Saturday, February 10, 2007

Next Jimi Sir?




Wow! Quite a video!

As I was watching the video, I was thinking about some of the experiences I have had in rural Nepal. The one that I can remember is when I went to Gorkha to visit my aunt’s place. My Fupu and her family gave me a ride on their way to Lamjung, must’ve been in 1993, if I’m not mistaken. They left me at Dumre Bazaar from where the walk to my aunt’s house was about an hour. Not at all far by Nepali standards. Anyways, one of the flashbacks I get is of bathing in the river. My cousin, who is apparently just nine days older to me (now a businessman, married with two kids) would take me to the river to fetch drinking water for the house. But we would be gone…usually for hours. Playing in the river, running along the terraces, collecting firewood in the nearby woods, eating fresh “ghiu” (refined butter) and milk and above all the warmth of the fire is what I remember the most. It has been 14 long years since then. During these splendid 14 years of my life I have met hundreds of new people, earned college degrees, gotten new nephews and nieces, owned a car, traveled halfway across the globe, seen the Empire State and interacted with hundreds of people from around the world. Now I want to go back. I want to experience the chill of the river, the freshness of the mountains and the warmth of that fire. If things were my way, I would go back to the same place, live there for a week and come back for my class in Room 3204 of the Science Building next Tuesday. Too bad I am a mere human with little control over my life and my fate…

Going back to the video…one of the things that intrigued me is the choice of a MIT computer science student to go half way across the globe and his willingness to spend a part of his life building a “charpi” (toilet) in the community. I couldn’t tell you if that choice of his is noble or divine or a mere experimentation. All I can do is admire his great desire to make a difference in a community of 10,000 people. Now I am starting to think…really think…Do I, as someone who was born and raised in the same country, have an obligation to give back? Do the people in such a deprived area of the world need me? Can I make a difference and if I can should I make an attempt? After thinking for over two hours I still can’t come to a conclusion.
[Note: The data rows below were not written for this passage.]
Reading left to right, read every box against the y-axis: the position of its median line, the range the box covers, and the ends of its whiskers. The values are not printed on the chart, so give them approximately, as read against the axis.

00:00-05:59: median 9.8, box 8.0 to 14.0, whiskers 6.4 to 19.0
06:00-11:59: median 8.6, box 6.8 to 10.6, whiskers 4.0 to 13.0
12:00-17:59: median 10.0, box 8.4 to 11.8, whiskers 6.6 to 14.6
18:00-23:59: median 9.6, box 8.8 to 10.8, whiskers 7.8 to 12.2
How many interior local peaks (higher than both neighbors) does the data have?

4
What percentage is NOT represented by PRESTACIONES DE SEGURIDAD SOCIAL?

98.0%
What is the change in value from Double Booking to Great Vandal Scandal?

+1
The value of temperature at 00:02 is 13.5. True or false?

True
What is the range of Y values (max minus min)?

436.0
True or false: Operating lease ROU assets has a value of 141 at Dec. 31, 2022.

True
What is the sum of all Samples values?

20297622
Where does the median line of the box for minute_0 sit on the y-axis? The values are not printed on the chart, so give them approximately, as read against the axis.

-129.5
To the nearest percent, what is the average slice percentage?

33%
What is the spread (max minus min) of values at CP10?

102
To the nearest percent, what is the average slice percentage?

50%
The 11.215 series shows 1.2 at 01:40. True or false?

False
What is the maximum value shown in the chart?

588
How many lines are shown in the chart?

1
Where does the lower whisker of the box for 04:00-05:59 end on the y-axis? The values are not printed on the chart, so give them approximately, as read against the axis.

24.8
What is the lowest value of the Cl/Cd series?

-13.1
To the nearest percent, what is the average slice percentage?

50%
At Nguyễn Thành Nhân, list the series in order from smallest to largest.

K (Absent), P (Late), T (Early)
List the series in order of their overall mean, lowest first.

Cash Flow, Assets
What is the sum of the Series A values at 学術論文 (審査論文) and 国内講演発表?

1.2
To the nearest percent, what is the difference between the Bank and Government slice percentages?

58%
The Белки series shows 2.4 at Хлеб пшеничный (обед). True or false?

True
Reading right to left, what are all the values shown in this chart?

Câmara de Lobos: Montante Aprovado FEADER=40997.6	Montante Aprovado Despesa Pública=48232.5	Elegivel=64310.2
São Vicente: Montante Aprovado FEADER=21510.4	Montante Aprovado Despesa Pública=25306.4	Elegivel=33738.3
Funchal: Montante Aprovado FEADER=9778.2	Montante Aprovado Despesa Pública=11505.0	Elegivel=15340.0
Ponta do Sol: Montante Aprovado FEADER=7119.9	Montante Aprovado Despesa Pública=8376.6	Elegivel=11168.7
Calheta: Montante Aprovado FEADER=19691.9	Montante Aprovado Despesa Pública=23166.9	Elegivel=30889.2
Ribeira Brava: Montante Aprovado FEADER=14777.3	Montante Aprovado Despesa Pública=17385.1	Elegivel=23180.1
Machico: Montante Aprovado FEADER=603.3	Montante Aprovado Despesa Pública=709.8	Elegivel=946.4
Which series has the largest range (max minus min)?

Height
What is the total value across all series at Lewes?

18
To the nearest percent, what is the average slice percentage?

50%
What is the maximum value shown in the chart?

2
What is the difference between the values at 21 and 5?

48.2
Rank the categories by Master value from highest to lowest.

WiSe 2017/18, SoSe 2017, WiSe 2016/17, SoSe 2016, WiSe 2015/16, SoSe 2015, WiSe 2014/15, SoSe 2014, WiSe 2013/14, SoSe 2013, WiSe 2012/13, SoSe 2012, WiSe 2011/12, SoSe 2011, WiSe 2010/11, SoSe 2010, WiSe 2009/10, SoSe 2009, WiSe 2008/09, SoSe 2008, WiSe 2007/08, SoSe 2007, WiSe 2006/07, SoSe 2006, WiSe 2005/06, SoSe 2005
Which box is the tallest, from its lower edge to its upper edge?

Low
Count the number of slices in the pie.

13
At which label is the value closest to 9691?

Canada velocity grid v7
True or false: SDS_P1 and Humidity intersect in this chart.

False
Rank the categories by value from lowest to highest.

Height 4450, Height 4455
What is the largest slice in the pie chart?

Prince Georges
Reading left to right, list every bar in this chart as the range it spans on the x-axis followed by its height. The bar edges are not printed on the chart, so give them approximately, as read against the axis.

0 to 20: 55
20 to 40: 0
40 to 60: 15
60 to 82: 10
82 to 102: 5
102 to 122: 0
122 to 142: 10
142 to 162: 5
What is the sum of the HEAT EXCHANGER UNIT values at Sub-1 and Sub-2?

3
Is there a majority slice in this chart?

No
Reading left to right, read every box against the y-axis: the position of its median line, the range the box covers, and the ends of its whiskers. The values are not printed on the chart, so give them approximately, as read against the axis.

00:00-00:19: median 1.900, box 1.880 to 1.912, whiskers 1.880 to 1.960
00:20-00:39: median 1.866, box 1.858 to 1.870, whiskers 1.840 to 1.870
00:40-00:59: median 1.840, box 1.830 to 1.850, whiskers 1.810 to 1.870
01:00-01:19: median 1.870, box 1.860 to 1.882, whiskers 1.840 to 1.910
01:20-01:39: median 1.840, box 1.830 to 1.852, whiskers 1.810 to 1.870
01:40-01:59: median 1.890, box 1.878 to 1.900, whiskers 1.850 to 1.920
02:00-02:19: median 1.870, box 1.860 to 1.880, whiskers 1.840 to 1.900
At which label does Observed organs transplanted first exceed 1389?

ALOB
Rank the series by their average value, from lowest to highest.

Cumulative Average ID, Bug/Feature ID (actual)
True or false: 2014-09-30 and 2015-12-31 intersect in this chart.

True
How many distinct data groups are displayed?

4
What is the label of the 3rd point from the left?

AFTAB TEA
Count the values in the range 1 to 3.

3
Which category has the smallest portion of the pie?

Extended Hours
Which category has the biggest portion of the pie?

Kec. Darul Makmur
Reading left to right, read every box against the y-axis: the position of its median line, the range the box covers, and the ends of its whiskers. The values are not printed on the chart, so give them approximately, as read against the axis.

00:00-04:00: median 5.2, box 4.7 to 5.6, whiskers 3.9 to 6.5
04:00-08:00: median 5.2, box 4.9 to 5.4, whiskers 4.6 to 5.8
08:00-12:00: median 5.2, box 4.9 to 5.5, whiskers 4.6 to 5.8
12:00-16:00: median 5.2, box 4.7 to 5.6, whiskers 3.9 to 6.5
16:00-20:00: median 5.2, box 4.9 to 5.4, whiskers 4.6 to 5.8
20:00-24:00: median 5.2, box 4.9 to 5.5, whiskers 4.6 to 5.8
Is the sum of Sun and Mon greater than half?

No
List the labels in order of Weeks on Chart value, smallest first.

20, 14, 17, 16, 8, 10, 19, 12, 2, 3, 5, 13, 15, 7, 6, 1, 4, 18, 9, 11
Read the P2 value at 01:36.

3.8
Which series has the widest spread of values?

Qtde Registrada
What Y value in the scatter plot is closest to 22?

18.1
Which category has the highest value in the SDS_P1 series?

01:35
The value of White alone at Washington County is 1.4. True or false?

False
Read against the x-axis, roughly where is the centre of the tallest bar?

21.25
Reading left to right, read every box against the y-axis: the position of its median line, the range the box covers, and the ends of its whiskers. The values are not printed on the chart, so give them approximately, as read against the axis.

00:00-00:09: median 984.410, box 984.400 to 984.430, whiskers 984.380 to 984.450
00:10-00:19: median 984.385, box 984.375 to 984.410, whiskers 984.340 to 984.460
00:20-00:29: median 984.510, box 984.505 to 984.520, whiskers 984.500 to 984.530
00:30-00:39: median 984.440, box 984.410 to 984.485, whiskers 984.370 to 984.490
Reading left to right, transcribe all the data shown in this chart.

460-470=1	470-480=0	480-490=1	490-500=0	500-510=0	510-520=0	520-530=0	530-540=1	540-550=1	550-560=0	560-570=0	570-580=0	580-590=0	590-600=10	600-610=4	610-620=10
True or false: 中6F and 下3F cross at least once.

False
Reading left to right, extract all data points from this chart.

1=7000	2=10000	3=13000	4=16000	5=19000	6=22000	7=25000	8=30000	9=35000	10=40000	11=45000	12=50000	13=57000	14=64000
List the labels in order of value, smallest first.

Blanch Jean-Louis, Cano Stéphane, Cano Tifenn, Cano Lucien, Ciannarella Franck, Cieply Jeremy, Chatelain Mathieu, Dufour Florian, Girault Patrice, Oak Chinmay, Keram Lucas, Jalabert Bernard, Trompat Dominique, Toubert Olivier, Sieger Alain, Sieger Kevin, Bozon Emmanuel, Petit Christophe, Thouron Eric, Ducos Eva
I have been involved in various community activities here in the US. I have talked to ConocoPhillips executives about giving back to the community, I have canvassed in the streets of Minnesota about protecting forests and I have talked to campus authorities (at Luther) about removing Styrofoam from the cafeteria and establishing a composting facility. I believe I am doing whatever little part I can play, but is that enough? If I try to help a community here, is that enough? Do I have an obligation, family, social, ethical or otherwise, to go back to my country? Is helping one segment of population more satisfying than helping another segment of the human population? Is one human life more significant than the other? I don’t know. And… I am still seeking for answers? I am thinking this is my fight against my self, my character and possibly my destiny.

Can I be the next Jimi Sir? Should I be the next Jimi Sir? If I should, how can I be the next Jimi Sir?

Anyone?

3 comments:

प्रज्वल said...

I guess we think about doing something that will have a big impact (in national or perhaps in regional scale). So we feel hesitant to spend a lifetime to uplift a small community. If there are thousands willing to do so then one can be satisfied otherwise it's pretty obivous for you (or me) to have that dilemma, as our work will be very negligibe and the exuberance of youth can't accept that. So I guess gain experience/knowledge here and go back to Nepal when you (us)feel that we can produce a big bang.

Gurkhahere said...

I agree with your 'dilemma theory.'
Also, in the field I am in, I think I will find it difficult to work in the environment that currently exists there (the mentality of the people to work for their own being). It has been my experience here that people do their jobs as they are supposed to do it as opposed to how they want to do it. That is the biggest challenge I or everyone else for that matter might face.

Anonymous said...

ya rupak dai !

nice video i was touched and think that every nepali living abroad should watch this video. this shows u baout ur land and ur country. it made me feel like goin back to nepal and doin sth. keep it up.